What to work on:
Hand back the entries exactly as written, minus every picture.

Data to process:
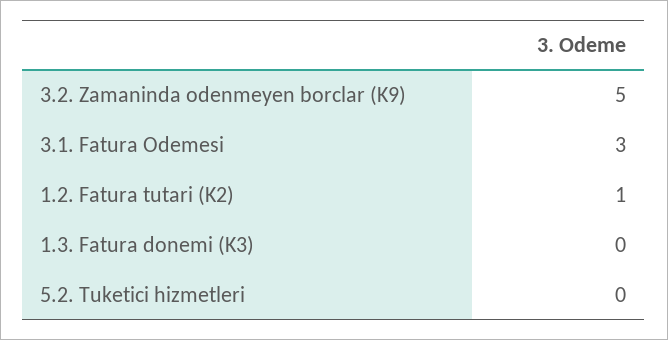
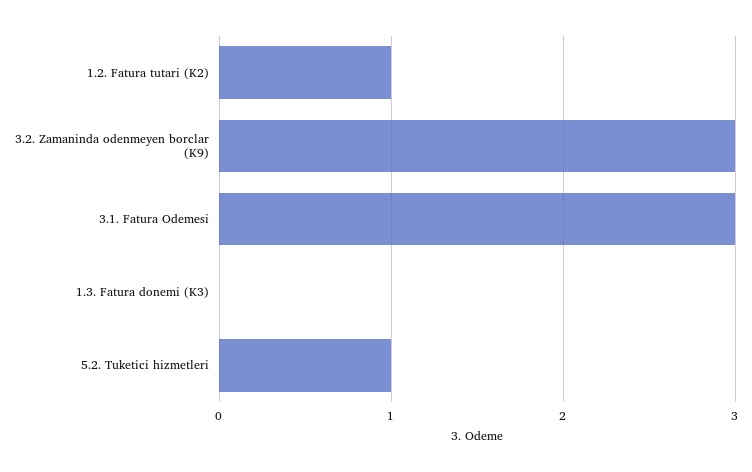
  {
-   "3.2. Zamaninda odenmeyen borclar (K9)": 5,
+   "3.2. Zamaninda odenmeyen borclar (K9)": 3,
    "3.1. Fatura Odemesi": 3,
    "1.2. Fatura tutari (K2)": 1,
    "1.3. Fatura donemi (K3)": 0,
-   "5.2. Tuketici hizmetleri": 0
+   "5.2. Tuketici hizmetleri": 1
  }

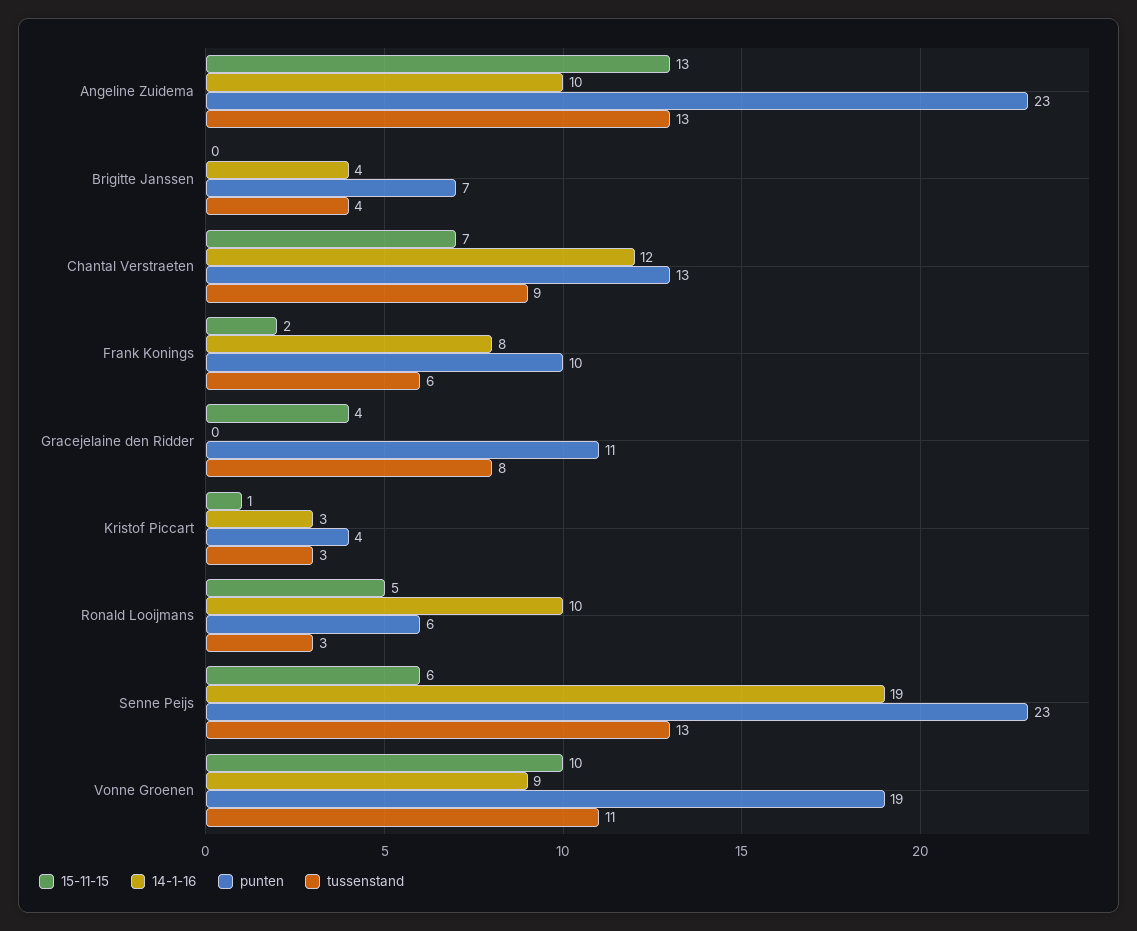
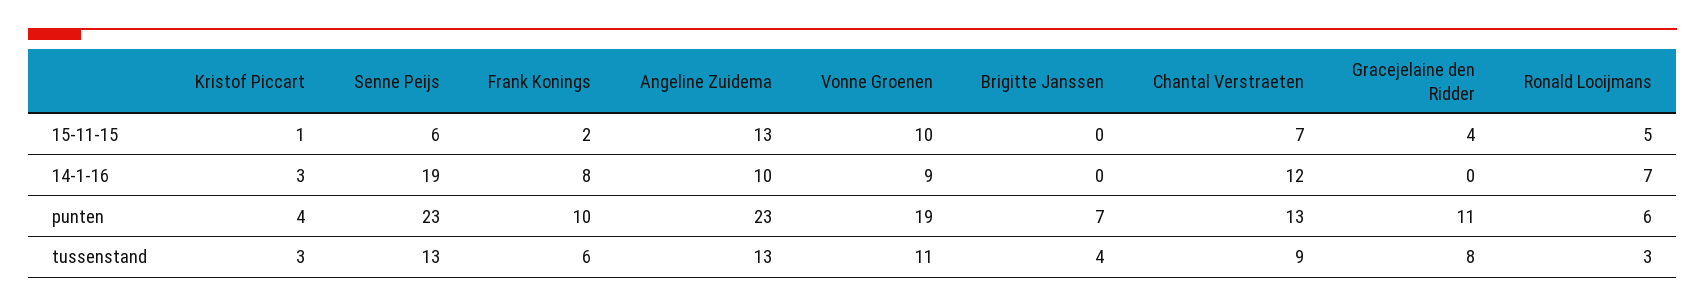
  {
    "15-11-15": {
      "Angeline Zuidema": 13,
      "Brigitte Janssen": 0,
      "Chantal Verstraeten": 7,
      "Frank Konings": 2,
      "Gracejelaine den Ridder": 4,
      "Kristof Piccart": 1,
      "Ronald Looijmans": 5,
      "Senne Peijs": 6,
      "Vonne Groenen": 10
    },
    "14-1-16": {
      "Angeline Zuidema": 10,
-     "Brigitte Janssen": 4,
+     "Brigitte Janssen": 0,
      "Chantal Verstraeten": 12,
      "Frank Konings": 8,
      "Gracejelaine den Ridder": 0,
      "Kristof Piccart": 3,
-     "Ronald Looijmans": 10,
+     "Ronald Looijmans": 7,
      "Senne Peijs": 19,
      "Vonne Groenen": 9
    },
    "punten": {
      "Angeline Zuidema": 23,
      "Brigitte Janssen": 7,
      "Chantal Verstraeten": 13,
      "Frank Konings": 10,
      "Gracejelaine den Ridder": 11,
      "Kristof Piccart": 4,
      "Ronald Looijmans": 6,
      "Senne Peijs": 23,
      "Vonne Groenen": 19
    },
    "tussenstand": {
      "Angeline Zuidema": 13,
      "Brigitte Janssen": 4,
      "Chantal Verstraeten": 9,
      "Frank Konings": 6,
      "Gracejelaine den Ridder": 8,
      "Kristof Piccart": 3,
      "Ronald Looijmans": 3,
      "Senne Peijs": 13,
      "Vonne Groenen": 11
    }
  }

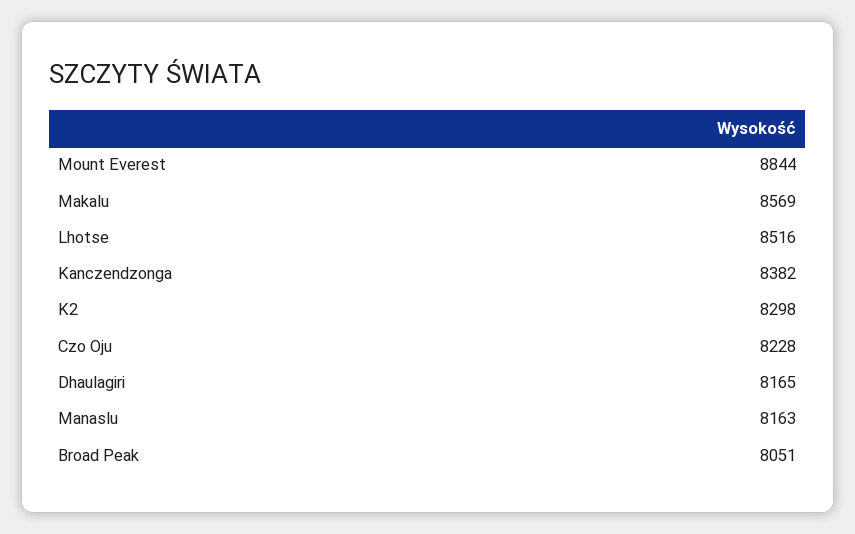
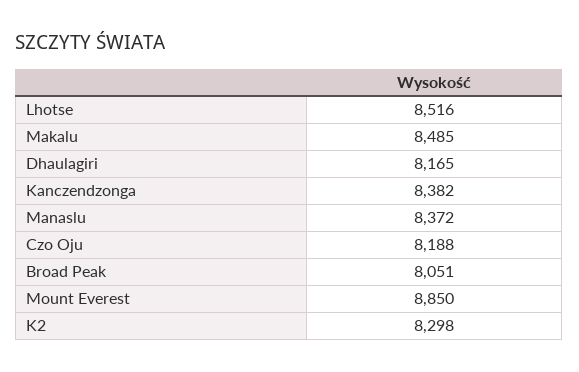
  {
-   "Mount Everest": 8844,
+   "Mount Everest": 8850,
-   "Makalu": 8569,
+   "Makalu": 8485,
    "Lhotse": 8516,
    "Kanczendzonga": 8382,
    "K2": 8298,
-   "Czo Oju": 8228,
+   "Czo Oju": 8188,
    "Dhaulagiri": 8165,
-   "Manaslu": 8163,
+   "Manaslu": 8372,
    "Broad Peak": 8051
  }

Exercise output:
  {
-   "3.2. Zamaninda odenmeyen borclar (K9)": 5,
+   "3.2. Zamaninda odenmeyen borclar (K9)": 3,
    "3.1. Fatura Odemesi": 3,
    "1.2. Fatura tutari (K2)": 1,
    "1.3. Fatura donemi (K3)": 0,
-   "5.2. Tuketici hizmetleri": 0
+   "5.2. Tuketici hizmetleri": 1
  }

  {
    "15-11-15": {
      "Angeline Zuidema": 13,
      "Brigitte Janssen": 0,
      "Chantal Verstraeten": 7,
      "Frank Konings": 2,
      "Gracejelaine den Ridder": 4,
      "Kristof Piccart": 1,
      "Ronald Looijmans": 5,
      "Senne Peijs": 6,
      "Vonne Groenen": 10
    },
    "14-1-16": {
      "Angeline Zuidema": 10,
-     "Brigitte Janssen": 4,
+     "Brigitte Janssen": 0,
      "Chantal Verstraeten": 12,
      "Frank Konings": 8,
      "Gracejelaine den Ridder": 0,
      "Kristof Piccart": 3,
-     "Ronald Looijmans": 10,
+     "Ronald Looijmans": 7,
      "Senne Peijs": 19,
      "Vonne Groenen": 9
    },
    "punten": {
      "Angeline Zuidema": 23,
      "Brigitte Janssen": 7,
      "Chantal Verstraeten": 13,
      "Frank Konings": 10,
      "Gracejelaine den Ridder": 11,
      "Kristof Piccart": 4,
      "Ronald Looijmans": 6,
      "Senne Peijs": 23,
      "Vonne Groenen": 19
    },
    "tussenstand": {
      "Angeline Zuidema": 13,
      "Brigitte Janssen": 4,
      "Chantal Verstraeten": 9,
      "Frank Konings": 6,
      "Gracejelaine den Ridder": 8,
      "Kristof Piccart": 3,
      "Ronald Looijmans": 3,
      "Senne Peijs": 13,
      "Vonne Groenen": 11
    }
  }

  {
-   "Mount Everest": 8844,
+   "Mount Everest": 8850,
-   "Makalu": 8569,
+   "Makalu": 8485,
    "Lhotse": 8516,
    "Kanczendzonga": 8382,
    "K2": 8298,
-   "Czo Oju": 8228,
+   "Czo Oju": 8188,
    "Dhaulagiri": 8165,
-   "Manaslu": 8163,
+   "Manaslu": 8372,
    "Broad Peak": 8051
  }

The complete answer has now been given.